The lizard-man looked at her in consternation. "He jumped out of my arms when you fainted and I turned back to help. I was certain one of the others had him."

"He's dead!" she wailed. "You let him fall into the water and drown--an innocent kitty that never hurt anybody, except in fun."

"Come, come, Louisa." Her husband took her arm. "He was only a cat. I'm sure Jrann-Pttt didn't mean for him to drown. He was just so upset by your fainting that he didn't think...."

"Not Jrann-Pttt's fault, of course," Miss Anspacher said.

"After all, we can't expect them to love animals as we do. But Algol was a very good sort of cat...."

"Keep quiet, all of you!" Jrann-Pttt shouted. "I have never known any species to use any method of communication so much in order to communicate so little. Don't you understand? I would not have assumed the cat was with one of you, if I had not subconsciously sensed his thought-stream all along. He must be nearby."

Everyone was still, while Jrann-Pttt probed the dense underbrush that blocked their view on both sides. "Over here," he announced, and led the way through the thick screen of interlaced bushes and vines on the left.

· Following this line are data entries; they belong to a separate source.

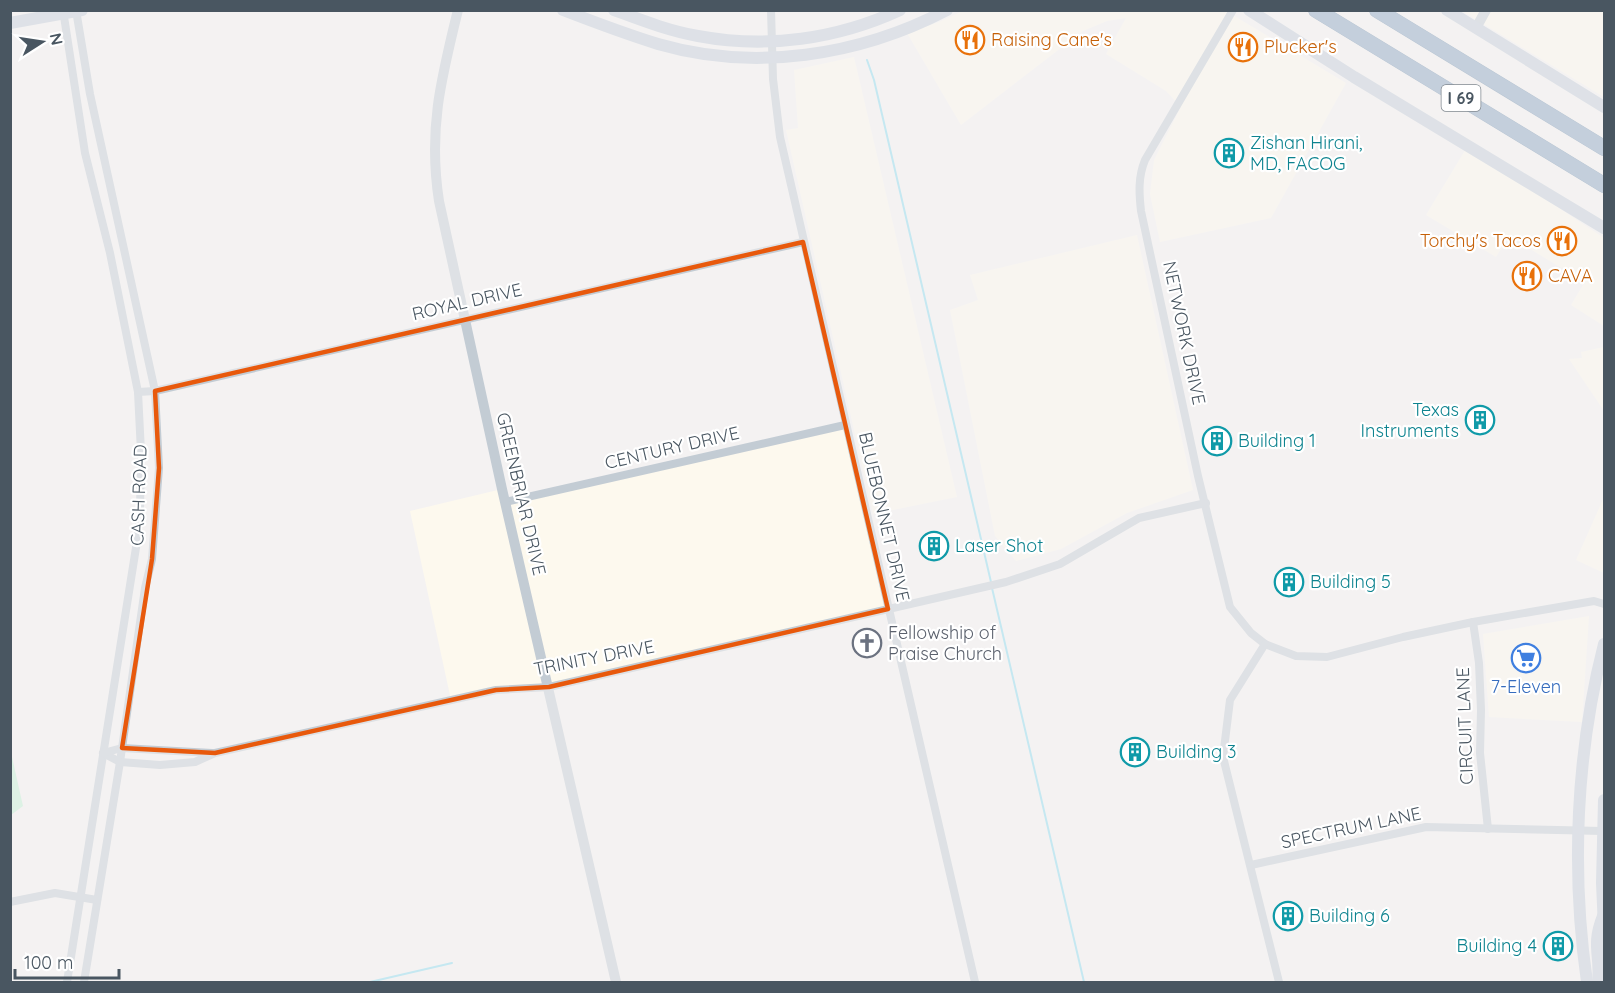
<svg xmlns="http://www.w3.org/2000/svg" width="1615" height="993" viewBox="0 0 1615 993" font-family="Quicksand,sans-serif">
	<style>
		.commercial { fill: #fdf9ee }
		.green { fill: #c1f2d4 }
		.lines { fill: none; stroke-linecap: round; stroke-linejoin: round }
		.stream { stroke: #8ddbef; stroke-width: 2 }
		.motorway-casing { stroke: #7490ad; stroke-width: 16 }
		.minor { stroke: #c3ccd4; stroke-width: 8 }
		.tertiary { stroke: #c3ccd4; stroke-width: 10 }
		.secondary { stroke: #c3cdd9; stroke-width: 12 }
		.motorway { stroke: #89a5c1; stroke-width: 15 }
		.marked { fill: none; stroke: #e8590c; stroke-width: 4.5; stroke-linejoin: round }
		.labels { text-anchor: middle; stroke-width: 4.5; stroke-linejoin: round; paint-order: stroke }
		.shield { fill: #fff; stroke: #808990; stroke-width: 1.5 }
		.shield-label { font-size: 16px; font-weight: bold; fill: #495661 }
		.food-label { font-size: 18px; fill: #c56008; stroke: #fff; text-anchor: start }
		.culture-label { font-size: 18px; fill: #0d838f; stroke: #fff; text-anchor: start }
		.street-label { font-size: 18px; fill: #495661; stroke: #fff }
		.worship-label { font-size: 18px; fill: #5b616d; stroke: #fff; text-anchor: start }
		.shop-label { font-size: 18px; fill: #366cbe; stroke: #fff }
	</style>
	<rect width="100%" height="100%" fill="#f4f2f2"/>
	<g class="commercial">
		<polygon points="963,11 1226,11 1346,83 1271,218 1160,242 1150,194 1154,160 1181,107 1166,91 1106,54 1126,18 1107,21 1083,31 961,125 907,33 939,22"/>
		<polygon points="1462,11 1604,11 1604,97"/>
		<polygon points="854,57 957,497 873,514 786,130 798,128 794,70"/>
		<polygon points="1467,147 1604,238 1604,326 1571,305 1583,285 1568,272 1509,236 1496,257 1426,215"/>
		<polygon points="1137,235 1193,490 1127,513 1061,549 1016,561 995,536 950,310 978,300 970,275"/>
		<polygon points="1604,347 1604,411 1569,359 1582,358 1581,352"/>
		<polygon points="845,425 888,609 549,687 451,700 410,511 502,489 505,502"/>
		<polygon points="1604,497 1604,573 1576,560"/>
		<polygon points="1589,616 1582,722 1489,717 1483,634"/>
	</g>
	<polygon class="green" points="10,748 23,806 11,815 10,815"/>
	<g class="lines">
		<g class="stream">
			<polyline points="867,60 874,80 991,582"/>
			<polyline points="992,588 1084,982"/>
			<polyline points="370,982 452,963"/>
		</g>
		<g class="motorway-casing">
			<g id="motorway">
				<polyline points="1316,10 1604,185"/>
				<polyline points="1377,10 1604,148"/>
			</g>
		</g>
		<g class="minor">
			<polyline points="63,10 85,153 110,253 138,392 141,452 140,512 138,535 67,982"/>
			<polyline points="76,10 90,94 155,391 159,468 152,559 145,588 120,762 84,982"/>
			<polyline points="771,10 773,79 780,137 975,982"/>
			<path d="M 1233,10 L 1145,160 C 1138,177 1139,193 1141,211 L 1198,476 L 1230,607 L 1251,633 L 1265,644 L 1296,656 L 1327,657 L 1403,637 L 1473,622 L 1594,601 L 1604,604"/>
			<polyline points="138,392 155,391 803,242"/>
			<polyline points="505,502 845,425"/>
			<polyline points="1473,622 1479,663 1481,710 1480,753 1488,829"/>
			<polyline points="1265,644 1230,700 1223,757 1279,982"/>
			<polyline points="103,753 120,762 160,765 195,762 215,753 496,690 549,687 1006,582 1060,564 1139,518 1206,503"/>
			<polyline points="103,753 122,748 212,753"/>
			<polyline points="1251,865 1426,827 1602,831"/>
			<polyline points="10,902 55,893 97,900"/>
		</g>
		<g class="tertiary">
			<path d="M 458,10 C 441,79 428,130 439,201 L 502,489 L 616,982"/>
			<polyline points="1476,28 1486,10"/>
		</g>
		<g class="secondary">
			<path d="M 563,10 C 594,22 626,34 658,44 C 754,72 859,56 947,10"/>
			<path d="M 614,10 C 641,20 669,31 698,36 C 767,49 837,39 900,10"/>
			<polyline points="1249,10 1354,77 1604,228"/>
			<polyline points="1447,10 1604,107"/>
			<polyline points="10,23 82,10"/>
			<polyline points="1604,800 1602,883 1604,928"/>
			<path d="M 1587,982 C 1571,871 1576,753 1604,644"/>
			<path d="M 1598,982 C 1601,955 1591,946 1603,916"/>
		</g>
		<use href="#motorway" class="motorway"/>
	</g>
	<path d="M0 0H1615V993H0ZM 803,242 L 888,609 L 549,687 L 496,690 L 215,753 L 122,748 L 152,559 L 159,468 L 155,391 Z" fill="#f4f2f2" fill-opacity=".55" fill-rule="evenodd"/>
	<path class="marked" d="M 803,242 L 888,609 L 549,687 L 496,690 L 215,753 L 122,748 L 152,559 L 159,468 L 155,391 Z"/>
	<defs>
		<g id="restaurant-ring" transform="scale(1.5)"><circle r="9.5" fill="#fff" stroke="#e8710a" stroke-width="1.5"/><path d="M-5-6h1v4h1v-4h1v4h1v-4h1v5L-1.5 .5V6h-2V.5L-5-1ZM5-6V6H3V1.5H1.5Q1.5-4 5-6Z" fill="#e8710a"/></g>
		<g id="building-ring" transform="scale(1.5)"><circle r="9.5" fill="#fff" stroke="#0f9aa8" stroke-width="1.5"/><path d="M-4-6H4V6H1V3H-1V6H-4ZM-2.5-4.3h1.7v1.8h-1.7ZM.8-4.3h1.7v1.8H.8ZM-2.5-1h1.7V.8h-1.7ZM.8-1h1.7V.8H.8Z" fill="#0f9aa8"/></g>
		<g id="church-ring" transform="scale(1.5)"><circle r="9.5" fill="#fff" stroke="#6b7280" stroke-width="1.5"/><path d="M-1.2-6h2.4v3.5h3.3v2.4h-3.3V6h-2.4V-.1h-3.3v-2.4h3.3Z" fill="#6b7280"/></g>
		<g id="supermarket-ring" transform="scale(1.5)"><circle r="9.5" fill="#fff" stroke="#3f7fe0" stroke-width="1.5"/><path d="M-6-5.5h2.5l.6 2H6L4.5 2H-2.5L-4.4-4H-6ZM-1.5 3.2a1.3 1.3 0 1 0 .1 0ZM3 3.2a1.3 1.3 0 1 0 .1 0Z" fill="#3f7fe0"/></g>
	</defs>
	<g fill-rule="evenodd">
		<use href="#restaurant-ring" x="970" y="40"/>
		<use href="#restaurant-ring" x="1243" y="47"/>
		<use href="#building-ring" x="1229" y="153"/>
		<use href="#restaurant-ring" x="1562" y="241"/>
		<use href="#restaurant-ring" x="1527" y="276"/>
		<use href="#building-ring" x="1480" y="420"/>
		<use href="#building-ring" x="1217" y="441"/>
		<use href="#building-ring" x="934" y="546"/>
		<use href="#building-ring" x="1289" y="582"/>
		<use href="#church-ring" x="867" y="643"/>
		<use href="#supermarket-ring" x="1526" y="658"/>
		<use href="#building-ring" x="1135" y="752"/>
		<use href="#building-ring" x="1288" y="916"/>
		<use href="#building-ring" x="1558" y="946"/>
	</g>
	<g class="labels">
		<rect class="shield" x="1441.5" y="85" width="39" height="26" rx="4.5"/>
		<g class="shield-label">
			<text x="1461" y="104">I 69</text>
		</g>
		<g class="food-label">
			<text x="991" y="46">Raising Cane's</text>
			<text x="1264" y="53">Plucker's</text>
			<text x="1541" y="247" text-anchor="end">Torchy's Tacos</text>
			<text x="1548" y="282">CAVA</text>
		</g>
		<g class="culture-label">
			<text x="1250" y="149">Zishan Hirani,<tspan x="1250" dy="21">MD, FACOG</tspan></text>
			<text x="1459" y="416" text-anchor="end">Texas<tspan x="1459" dy="21">Instruments</tspan></text>
			<text x="1238" y="447">Building 1</text>
			<text x="955" y="552">Laser Shot</text>
			<text x="1310" y="588">Building 5</text>
			<text x="1156" y="758">Building 3</text>
			<text x="1309" y="922">Building 6</text>
			<text x="1537" y="952" text-anchor="end">Building 4</text>
		</g>
		<g class="street-label">
			<text transform="translate(467 302) rotate(-13)" y="6">ROYAL DRIVE</text>
			<text transform="translate(1184 333) rotate(78)" y="6">NETWORK DRIVE</text>
			<text transform="translate(672 448) rotate(-13)" y="6">CENTURY DRIVE</text>
			<text transform="translate(521 494) rotate(77)" y="6">GREENBRIAR DRIVE</text>
			<text transform="translate(139 495) rotate(-88)" y="6">CASH ROAD</text>
			<text transform="translate(884 517) rotate(77)" y="6">BLUEBONNET DRIVE</text>
			<text transform="translate(594 658) rotate(-11)" y="6">TRINITY DRIVE</text>
			<text transform="translate(1465 726) rotate(-92)" y="6">CIRCUIT LANE</text>
			<text transform="translate(1351 828) rotate(-12)" y="6">SPECTRUM LANE</text>
		</g>
		<g class="worship-label">
			<text x="888" y="639">Fellowship of<tspan x="888" dy="21">Praise Church</tspan></text>
		</g>
		<g class="shop-label">
			<text x="1526" y="693">7-Eleven</text>
		</g>
	</g>
	<rect width="1615" height="993" fill="none" stroke="#495661" stroke-width="24"/>
	<g transform="translate(42 42) rotate(78)" stroke="#ffffff" stroke-width="4.5" paint-order="stroke">
	<path d="M0-4.5L10 22L0 15L-10 22Z" fill="#495661"/>
	<text y="-9" font-size="16" font-weight="bold" text-anchor="middle" fill="#495661">N</text>
	</g>
	<path d="M15 969v9h104v-9" fill="none" stroke="#495661" stroke-width="3"/>
	<text x="24" y="969" font-size="18" fill="#495661" stroke="#ffffff" stroke-width="4.5" paint-order="stroke">100 m</text>
</svg>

About ten meters farther on, the ground sloped up sharply to form a ridge rising a meter and a half above the rest of the terrain. The water had not reached its blunted top, and on this fairly level strip of ground, perhaps three meters wide, Algol had been paralleling their path in dry-pawed comfort.

"Scientists!" Louisa Bernardi almost spat. "Professors! We could have been walking on that, too. But did anybody think to look for dry ground? No! It was wet in one place, so it would be wet in another. Oh, Algol--" she reached over to embrace the cat--"you're smarter than any so-called intelligent life-forms."

He indignantly straightened a whisker she had crumpled.